TUCKER: Take the I out of parenting. There is no I. I can do this. I wanted to do this. I thought this. We are in this real I mode. I mean, and like I said, all respect to the mother that just spoke, that's what you hear. I could do this. Well, I'll give you the option if you want to do this or that. No. Parenting is never solo. It's never an I. There's going to be a village. The TV, it can be part of your village. The neighbor could be part of your village. The teachers. But there's going to be somebody helping you raise that child. And you need to think about that. You need to think about that before you make the what-I-want decisions.

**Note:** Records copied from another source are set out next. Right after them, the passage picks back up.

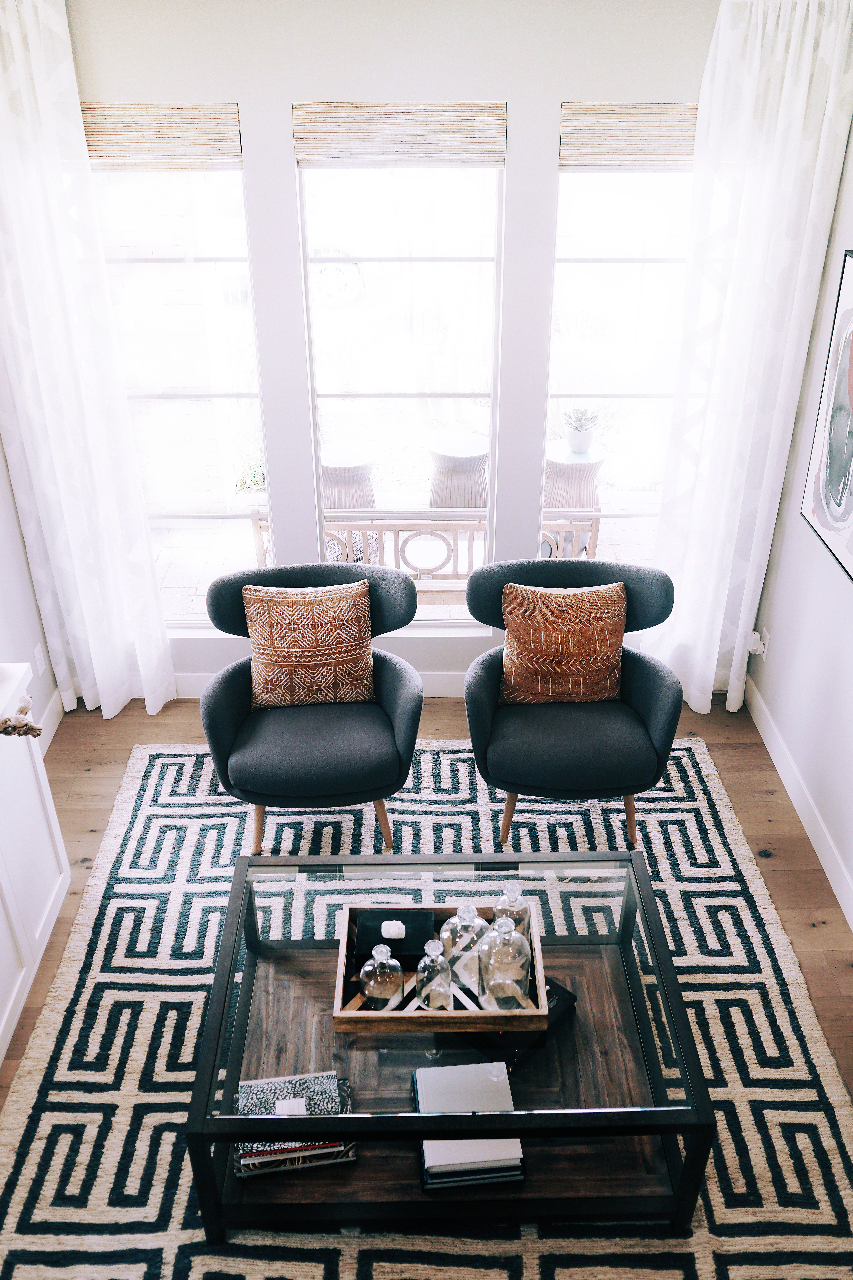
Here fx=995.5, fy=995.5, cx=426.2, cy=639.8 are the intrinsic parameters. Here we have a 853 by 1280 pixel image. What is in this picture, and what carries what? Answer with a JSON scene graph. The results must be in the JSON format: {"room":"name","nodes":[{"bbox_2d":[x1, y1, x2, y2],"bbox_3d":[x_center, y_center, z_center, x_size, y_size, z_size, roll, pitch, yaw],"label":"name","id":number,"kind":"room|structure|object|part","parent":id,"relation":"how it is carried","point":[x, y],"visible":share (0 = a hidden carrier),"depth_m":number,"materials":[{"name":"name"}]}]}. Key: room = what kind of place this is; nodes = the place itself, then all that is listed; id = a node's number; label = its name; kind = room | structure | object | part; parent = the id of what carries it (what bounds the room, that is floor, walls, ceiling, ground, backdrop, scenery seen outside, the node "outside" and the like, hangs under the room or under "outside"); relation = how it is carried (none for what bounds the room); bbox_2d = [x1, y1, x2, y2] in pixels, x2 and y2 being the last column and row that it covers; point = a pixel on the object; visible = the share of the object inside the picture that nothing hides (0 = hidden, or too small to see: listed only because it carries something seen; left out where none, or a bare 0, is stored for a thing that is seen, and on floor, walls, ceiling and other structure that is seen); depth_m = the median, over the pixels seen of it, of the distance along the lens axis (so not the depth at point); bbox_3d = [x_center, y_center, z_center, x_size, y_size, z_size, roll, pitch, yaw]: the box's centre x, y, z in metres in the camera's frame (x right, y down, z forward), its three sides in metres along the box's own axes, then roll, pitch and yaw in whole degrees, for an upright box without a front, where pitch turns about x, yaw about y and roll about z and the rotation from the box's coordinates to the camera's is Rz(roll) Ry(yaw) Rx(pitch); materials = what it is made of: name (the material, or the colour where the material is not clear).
{"room":"living room","nodes":[
{"label":"living room","id":0,"kind":"room"},
{"bbox_2d":[0,432,60,752],"bbox_3d":[-1.619,0.180,1.827,0.153,2.745,4.825,0,30,0],"label":"left wall","id":1,"kind":"structure","parent":0,"point":[1,467],"depth_m":3.84,"materials":[{"name":"white paint"}]},
{"bbox_2d":[33,642,46,675],"bbox_3d":[-1.535,0.075,3.955,0.009,0.115,0.072,0,30,0],"label":"wall socket","id":2,"kind":"object","parent":1,"relation":"attached to","point":[38,662],"visible":0.97,"depth_m":3.94,"materials":[{"name":"white plastic"}]},
{"bbox_2d":[36,690,65,755],"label":"left baseboard","id":3,"kind":"structure","parent":1,"relation":"attached to","point":[53,727],"depth_m":4.10,"materials":[{"name":"white paint"}]},
{"bbox_2d":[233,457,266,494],"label":"shrub outside left window","id":4,"kind":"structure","parent":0,"point":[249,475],"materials":[{"name":"green plant"}]},
{"bbox_2d":[60,0,726,701],"bbox_3d":[-0.056,-0.957,3.618,2.824,2.874,0.163,0,30,0],"label":"back wall","id":5,"kind":"structure","parent":0,"point":[543,111],"depth_m":3.27,"materials":[{"name":"white paint"}]},
{"bbox_2d":[0,0,174,725],"bbox_3d":[-1.319,-0.851,3.594,0.593,2.724,0.144,0,30,0],"label":"left curtain","id":6,"kind":"object","parent":5,"relation":"attached to","point":[56,329],"visible":0.98,"depth_m":3.57,"materials":[{"name":"white fabric"}]},
{"bbox_2d":[86,122,271,629],"bbox_3d":[-0.949,-0.919,3.798,0.651,1.999,0.090,0,30,0],"label":"left window","id":7,"kind":"structure","parent":5,"relation":"in","point":[222,259],"depth_m":3.70,"materials":[{"name":"clear glass"}]},
{"bbox_2d":[80,103,242,167],"bbox_3d":[-0.909,-1.671,3.309,0.595,0.186,0.045,0,30,0],"label":"woven shade","id":8,"kind":"object","parent":7,"relation":"attached to","point":[182,154],"visible":0.88,"depth_m":3.29,"materials":[{"name":"beige wood"}]},
{"bbox_2d":[170,670,466,698],"bbox_3d":[-0.048,0.192,4.345,3.428,0.122,0.016,0,30,0],"label":"back baseboard","id":9,"kind":"structure","parent":5,"relation":"attached to","point":[446,682],"depth_m":4.34,"materials":[{"name":"white paint"}]},
{"bbox_2d":[296,146,507,620],"bbox_3d":[-0.077,-0.924,3.753,0.740,1.940,0.093,0,30,0],"label":"middle window","id":10,"kind":"structure","parent":5,"relation":"in","point":[389,264],"depth_m":3.64,"materials":[{"name":"clear glass"}]},
{"bbox_2d":[291,101,507,164],"bbox_3d":[-0.083,-1.661,3.277,0.702,0.181,0.042,0,30,0],"label":"woven shade","id":11,"kind":"object","parent":10,"relation":"attached to","point":[496,146],"visible":0.98,"depth_m":3.26,"materials":[{"name":"beige wood"}]},
{"bbox_2d":[542,118,699,565],"bbox_3d":[0.784,-0.928,3.781,0.674,1.955,0.092,0,30,0],"label":"right window","id":12,"kind":"structure","parent":5,"relation":"in","point":[600,269],"depth_m":3.66,"materials":[{"name":"clear glass"}]},
{"bbox_2d":[560,102,699,167],"bbox_3d":[0.769,-1.670,3.314,0.637,0.194,0.047,0,30,0],"label":"woven shade","id":13,"kind":"object","parent":12,"relation":"attached to","point":[650,114],"visible":0.79,"depth_m":3.30,"materials":[{"name":"beige wood"}]},
{"bbox_2d":[644,0,852,719],"bbox_3d":[1.119,-0.840,3.589,0.584,2.696,0.135,0,30,0],"label":"right curtain","id":14,"kind":"object","parent":5,"relation":"attached to","point":[792,46],"visible":0.94,"depth_m":3.41,"materials":[{"name":"white fabric"}]},
{"bbox_2d":[0,690,852,1128],"bbox_3d":[-0.095,1.550,2.232,3.606,0.102,5.225,0,30,0],"label":"floor","id":15,"kind":"structure","parent":0,"point":[113,777],"depth_m":3.76,"materials":[{"name":"brown wood"}]},
{"bbox_2d":[0,663,70,1070],"bbox_3d":[-1.360,0.835,2.495,0.499,0.891,1.551,0,30,0],"label":"white cabinet","id":16,"kind":"object","parent":15,"relation":"on","point":[38,802],"visible":0.97,"depth_m":2.90,"materials":[{"name":"white paint"}]},
{"bbox_2d":[0,694,42,737],"bbox_3d":[-1.164,0.228,2.716,0.211,0.110,0.202,0,30,0],"label":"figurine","id":17,"kind":"object","parent":16,"relation":"on","point":[26,725],"visible":0.99,"depth_m":2.72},
{"bbox_2d":[0,728,852,1279],"bbox_3d":[-0.009,1.152,2.795,2.399,0.013,2.898,0,30,0],"label":"rug","id":18,"kind":"object","parent":15,"relation":"on","point":[680,752],"visible":0.68,"depth_m":2.81,"materials":[{"name":"carpet"}]},
{"bbox_2d":[201,560,424,859],"bbox_3d":[-0.381,0.234,3.481,0.752,0.869,0.767,0,30,0],"label":"armchair","id":19,"kind":"object","parent":18,"relation":"on","point":[222,697],"visible":0.86,"depth_m":3.33,"materials":[{"name":"fabric"}]},
{"bbox_2d":[242,579,373,707],"bbox_3d":[-0.405,0.017,3.476,0.457,0.421,0.213,0,30,0],"label":"throw pillow","id":20,"kind":"object","parent":19,"relation":"on","point":[317,645],"visible":1,"depth_m":3.40,"materials":[{"name":"orange fabric"}]},
{"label":"chair leg","id":21,"kind":"part","parent":19,"relation":"part of","materials":[{"name":"brown wood"}]},
{"bbox_2d":[182,841,712,1248],"bbox_3d":[0.048,0.999,2.609,1.155,0.447,0.869,0,30,0],"label":"coffee table","id":22,"kind":"object","parent":18,"relation":"on","point":[227,1141],"visible":0.76,"depth_m":2.39,"materials":[{"name":"black"}]},
{"bbox_2d":[234,1070,355,1177],"bbox_3d":[-0.320,1.136,2.374,0.292,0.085,0.204,0,30,0],"label":"book stack","id":23,"kind":"object","parent":22,"relation":"on","point":[257,1161],"visible":0.7,"depth_m":2.32,"materials":[{"name":"paper"}]},
{"bbox_2d":[331,901,549,1034],"bbox_3d":[0.031,0.803,2.454,0.490,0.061,0.358,0,30,0],"label":"wooden tray","id":24,"kind":"object","parent":22,"relation":"on","point":[349,1015],"visible":0.56,"depth_m":2.35,"materials":[{"name":"brown wood"}]},
{"bbox_2d":[358,942,405,1012],"bbox_3d":[-0.105,0.784,2.337,0.101,0.199,0.104,0,30,0],"label":"glass bottle","id":25,"kind":"object","parent":24,"relation":"on","point":[364,970],"visible":1,"depth_m":2.31,"materials":[{"name":"clear glass"}]},
{"bbox_2d":[350,906,436,971],"bbox_3d":[-0.080,0.753,2.533,0.207,0.094,0.155,0,30,0],"label":"black box","id":26,"kind":"object","parent":24,"relation":"on","point":[401,912],"visible":0.79,"depth_m":2.50,"materials":[{"name":"black"}]},
{"bbox_2d":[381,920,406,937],"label":"white stone","id":27,"kind":"object","parent":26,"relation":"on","point":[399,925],"visible":0.97,"depth_m":2.45,"materials":[{"name":"white stone"}]},
{"bbox_2d":[414,940,454,1012],"bbox_3d":[0.016,0.777,2.319,0.088,0.203,0.089,0,30,0],"label":"glass bottle","id":28,"kind":"object","parent":24,"relation":"on","point":[436,960],"visible":0.99,"depth_m":2.30,"materials":[{"name":"clear glass"}]},
{"bbox_2d":[440,903,488,999],"bbox_3d":[0.095,0.723,2.403,0.113,0.249,0.113,0,30,0],"label":"glass bottle","id":29,"kind":"object","parent":24,"relation":"on","point":[451,953],"visible":0.85,"depth_m":2.37,"materials":[{"name":"clear glass"}]},
{"bbox_2d":[477,912,531,1012],"bbox_3d":[0.184,0.739,2.322,0.116,0.276,0.117,0,30,0],"label":"glass bottle","id":30,"kind":"object","parent":24,"relation":"on","point":[501,933],"visible":0.99,"depth_m":2.29,"materials":[{"name":"clear glass"}]},
{"bbox_2d":[492,879,530,937],"bbox_3d":[0.214,0.684,2.495,0.097,0.216,0.098,0,30,0],"label":"glass bottle","id":31,"kind":"object","parent":24,"relation":"on","point":[501,908],"visible":0.46,"depth_m":2.46,"materials":[{"name":"clear glass"}]},
{"bbox_2d":[414,1062,526,1187],"bbox_3d":[0.095,1.118,2.328,0.248,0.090,0.257,0,30,0],"label":"book stack","id":32,"kind":"object","parent":22,"relation":"on","point":[424,1088],"visible":0.89,"depth_m":2.27,"materials":[{"name":"paper"}]},
{"bbox_2d":[455,977,576,1065],"bbox_3d":[0.205,0.928,2.514,0.232,0.068,0.280,25,38,37],"label":"black box","id":33,"kind":"object","parent":22,"relation":"on","point":[563,990],"visible":0.35,"depth_m":2.43,"materials":[{"name":"black"}]},
{"bbox_2d":[460,557,684,855],"bbox_3d":[0.499,0.218,3.495,0.760,0.864,0.760,0,30,0],"label":"armchair","id":34,"kind":"object","parent":18,"relation":"on","point":[483,680],"visible":0.89,"depth_m":3.34,"materials":[{"name":"fabric"}]},
{"bbox_2d":[501,580,626,703],"bbox_3d":[0.482,0.010,3.492,0.459,0.408,0.217,0,30,0],"label":"throw pillow","id":35,"kind":"object","parent":34,"relation":"on","point":[605,652],"visible":0.99,"depth_m":3.42,"materials":[{"name":"fabric"}]},
{"bbox_2d":[747,118,852,922],"bbox_3d":[1.466,0.212,1.585,0.146,2.892,5.131,0,30,0],"label":"right wall","id":36,"kind":"structure","parent":0,"point":[844,594],"depth_m":3.51,"materials":[{"name":"white paint"}]},
{"bbox_2d":[748,627,769,656],"bbox_3d":[1.362,0.014,4.104,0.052,0.111,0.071,0,30,0],"label":"wall socket","id":37,"kind":"object","parent":36,"relation":"attached to","point":[752,649],"visible":0.81,"depth_m":4.08,"materials":[{"name":"white plastic"}]},
{"bbox_2d":[745,674,852,930],"bbox_3d":[1.383,1.333,2.349,0.015,0.118,4.646,0,30,0],"label":"baseboard","id":38,"kind":"structure","parent":36,"relation":"attached to","point":[809,830],"depth_m":3.62,"materials":[{"name":"white paint"}]},
{"bbox_2d":[800,248,852,579],"bbox_3d":[1.350,-0.636,2.941,0.037,0.921,0.905,0,30,0],"label":"framed picture","id":39,"kind":"object","parent":36,"relation":"attached to","point":[852,314],"visible":1,"depth_m":3.21},
{"label":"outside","id":40,"kind":"structure","parent":0,"visible":0},
{"label":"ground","id":41,"kind":"structure","parent":40,"visible":0},
{"bbox_2d":[318,445,377,512],"bbox_3d":[-0.504,-0.850,5.987,0.455,0.537,0.460,0,30,0],"label":"outdoor table","id":42,"kind":"object","parent":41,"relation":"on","point":[339,464],"visible":0.6,"depth_m":5.79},
{"bbox_2d":[242,510,601,597],"bbox_3d":[-0.007,-0.272,4.866,1.646,0.747,0.432,0,30,0],"label":"bench","id":43,"kind":"object","parent":41,"relation":"on","point":[257,529],"visible":0.37,"depth_m":4.74,"materials":[{"name":"brown wood"}]},
{"bbox_2d":[427,432,489,510],"bbox_3d":[0.216,-0.957,6.145,0.457,0.532,0.466,0,30,0],"label":"outdoor table","id":44,"kind":"object","parent":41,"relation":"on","point":[444,452],"visible":0.8,"depth_m":5.96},
{"bbox_2d":[543,442,605,513],"bbox_3d":[0.875,-0.916,6.152,0.439,0.487,0.440,0,30,0],"label":"outdoor table","id":45,"kind":"object","parent":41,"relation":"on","point":[551,487],"visible":0.66,"depth_m":5.97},
{"bbox_2d":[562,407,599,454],"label":"potted plant","id":46,"kind":"object","parent":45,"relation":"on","point":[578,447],"visible":0.98,"depth_m":5.76,"materials":[{"name":"plant"}]}
]}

Remember, that this is - there's a life involved here, OK, and it's more than just what you want.

MARTIN: I have the feeling we'll be talking about this again. So thank you all so much for visiting with us about this.

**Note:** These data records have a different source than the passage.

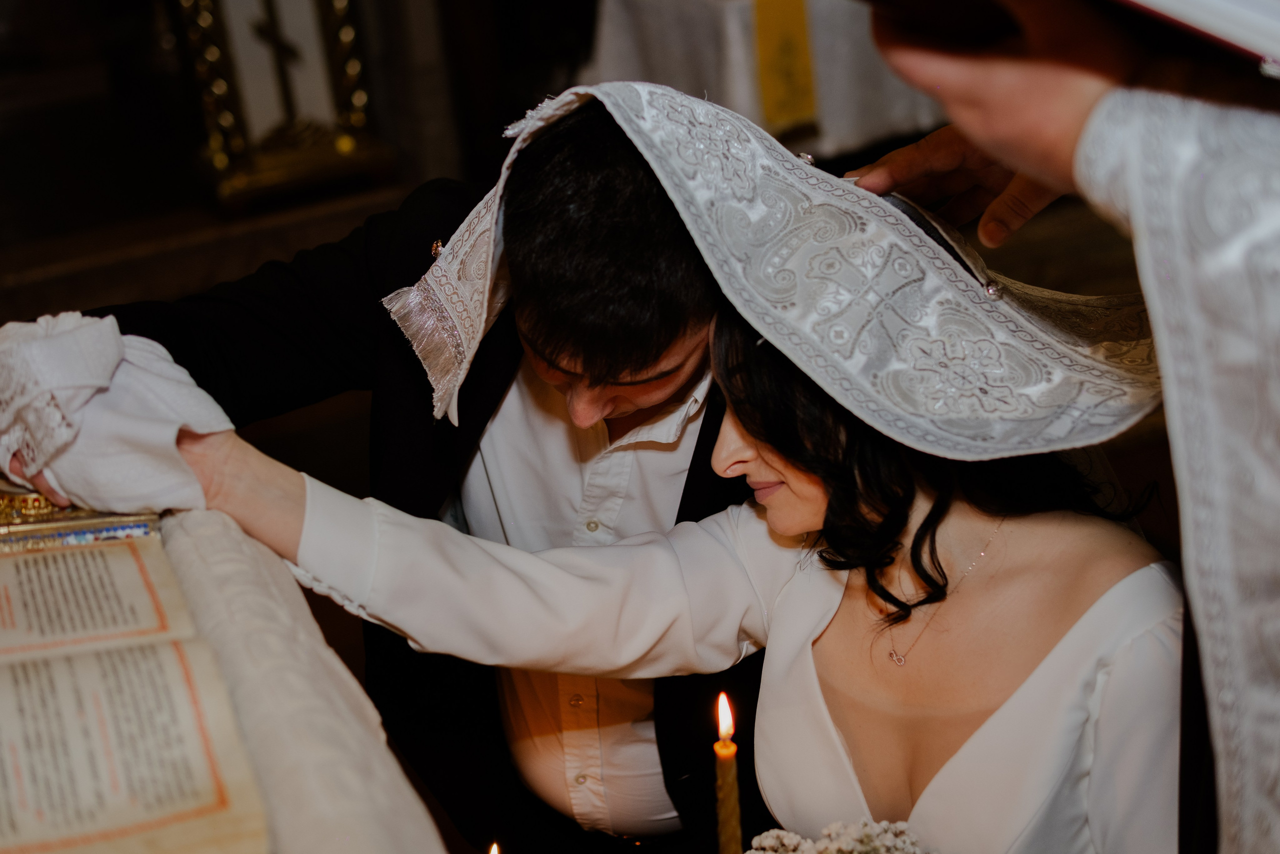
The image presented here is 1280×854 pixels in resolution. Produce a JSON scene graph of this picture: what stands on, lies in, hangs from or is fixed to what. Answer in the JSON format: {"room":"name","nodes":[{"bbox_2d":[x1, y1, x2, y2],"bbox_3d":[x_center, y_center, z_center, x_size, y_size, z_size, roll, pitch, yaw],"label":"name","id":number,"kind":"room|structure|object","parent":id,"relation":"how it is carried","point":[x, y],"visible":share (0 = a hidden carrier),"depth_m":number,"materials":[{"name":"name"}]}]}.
{"room":"place of worship","nodes":[
{"label":"place of worship","id":0,"kind":"room"},
{"bbox_2d":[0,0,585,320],"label":"wall","id":1,"kind":"structure","parent":0,"point":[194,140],"depth_m":5.09,"materials":[{"name":"brown wood"}]},
{"bbox_2d":[487,839,501,853],"bbox_3d":[-0.107,0.379,1.563,0.027,0.126,0.030,-13,23,-22],"label":"candle","id":2,"kind":"object","parent":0,"point":[494,852],"visible":0.97,"depth_m":1.55,"materials":[{"name":"wax"}]},
{"bbox_2d":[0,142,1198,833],"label":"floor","id":3,"kind":"structure","parent":0,"point":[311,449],"depth_m":4.68,"materials":[{"name":"brown wood"}]},
{"bbox_2d":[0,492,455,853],"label":"altar table","id":4,"kind":"object","parent":3,"relation":"on","point":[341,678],"visible":0.67,"depth_m":1.46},
{"bbox_2d":[0,523,271,853],"bbox_3d":[-0.465,0.189,1.451,0.294,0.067,0.498,-13,23,-22],"label":"open book","id":5,"kind":"object","parent":4,"relation":"on","point":[206,797],"visible":0.98,"depth_m":1.39,"materials":[{"name":"beige paper"}]},
{"bbox_2d":[0,487,160,550],"bbox_3d":[-0.537,0.068,1.728,0.214,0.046,0.137,-13,23,-22],"label":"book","id":6,"kind":"object","parent":5,"relation":"on","point":[23,498],"visible":0.64,"depth_m":1.70,"materials":[{"name":"metal"}]},
{"bbox_2d":[171,0,391,215],"bbox_3d":[-1.002,-1.135,5.384,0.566,1.004,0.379,-13,23,-22],"label":"framed picture","id":7,"kind":"object","parent":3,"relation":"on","point":[221,162],"visible":0.92,"depth_m":5.42,"materials":[{"name":"gold"}]},
{"bbox_2d":[50,93,779,851],"bbox_3d":[-0.166,0.181,2.186,0.699,1.225,0.649,-13,23,-22],"label":"man","id":8,"kind":"object","parent":3,"relation":"on","point":[690,469],"visible":0.63,"depth_m":1.91},
{"bbox_2d":[119,129,1179,850],"bbox_3d":[0.124,0.283,1.865,0.863,1.174,0.837,-13,23,-22],"label":"woman","id":9,"kind":"object","parent":3,"relation":"on","point":[725,339],"visible":0.85,"depth_m":1.68},
{"bbox_2d":[0,308,234,518],"bbox_3d":[-0.484,-0.008,1.773,0.230,0.182,0.223,-13,23,-22],"label":"white cloth","id":10,"kind":"object","parent":9,"relation":"in","point":[161,483],"visible":0.86,"depth_m":1.72,"materials":[{"name":"white fabric"}]},
{"bbox_2d":[712,690,743,851],"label":"candle","id":11,"kind":"object","parent":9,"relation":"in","point":[727,822],"visible":0.99,"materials":[{"name":"wax"}]},
{"bbox_2d":[745,815,933,851],"bbox_3d":[0.161,0.380,1.476,0.254,0.152,0.238,-13,23,-22],"label":"flower bouquet","id":12,"kind":"object","parent":9,"relation":"on","point":[792,842],"visible":0.9,"depth_m":1.51,"materials":[{"name":"white plant"}]},
{"bbox_2d":[580,0,945,157],"bbox_3d":[0.537,-1.067,5.738,1.379,0.699,1.209,-13,23,-22],"label":"altar table","id":13,"kind":"object","parent":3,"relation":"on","point":[634,68],"visible":0.53,"depth_m":5.29,"materials":[{"name":"white fabric"}]},
{"bbox_2d":[751,0,818,136],"bbox_3d":[0.385,-1.056,5.450,0.339,0.441,0.396,-13,23,-22],"label":"cloth","id":14,"kind":"object","parent":13,"relation":"on","point":[800,103],"visible":0.65,"depth_m":5.33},
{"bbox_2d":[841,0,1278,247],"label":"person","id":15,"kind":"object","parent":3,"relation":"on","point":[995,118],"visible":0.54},
{"bbox_2d":[845,0,1279,851],"bbox_3d":[0.493,0.137,1.154,0.798,1.828,0.813,-13,23,-22],"label":"person","id":16,"kind":"object","parent":3,"relation":"on","point":[1003,118],"visible":0.88,"depth_m":1.01},
{"bbox_2d":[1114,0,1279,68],"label":"book","id":17,"kind":"object","parent":16,"relation":"in","point":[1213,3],"visible":0.97,"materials":[{"name":"white paper"}]}
]}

Dani Tucker is one of our regular contributors to our parenting roundtable. She's the single mom of two teenagers, and she was here with us in our studios in Washington, D.C. Along with Bonnie Goldstein. She is a contributor to the Washington Post's "She the People" blog and a freelance journalist and a mom of two. Resa Barillas is a freelance web designer. She lives in Orange County, California. She's the mom of a one-year-old son and a contributor to Mamiverse.com. That's the website for Latina moms. She was with us from Costa Mesa, California. Thank you all so much for speaking with us.

TUCKER: Thank you.

GOLDSTEIN: Thanks, Michel.

BARILLAS: Thank you.

MARTIN: But before we go, I want to take a minute to remember Jan Berenstain, the co-creator of "The Berenstain Bears" series of children's books. She died last Friday, February 24th, at her home in Bucks County, Pennsylvania. According to her son, she had had a stroke.

Her husband Stan, with whom she created this series of books, died in 2005. But since their first book was published in 1962, it was called "The Big Money Hunt" - "The Big Honey Hunt." The couple sold more than 260 million books.

Now most American schoolchildren at some point will see one of them at least. Now in recent years some have criticized the books as old-fashioned. But many parents of young children appreciated them for their gentle guidance through the ups and downs of childhood and a celebration of simple fun, like going on car trips and picnics. Jan Berenstain, co-creator of "The Berenstain Bears" book series, died last Friday at the age of 88.

And that's our program for today. I'm Michel Martin and you've been listening to TELL ME MORE from NPR News. Let's talk tomorrow.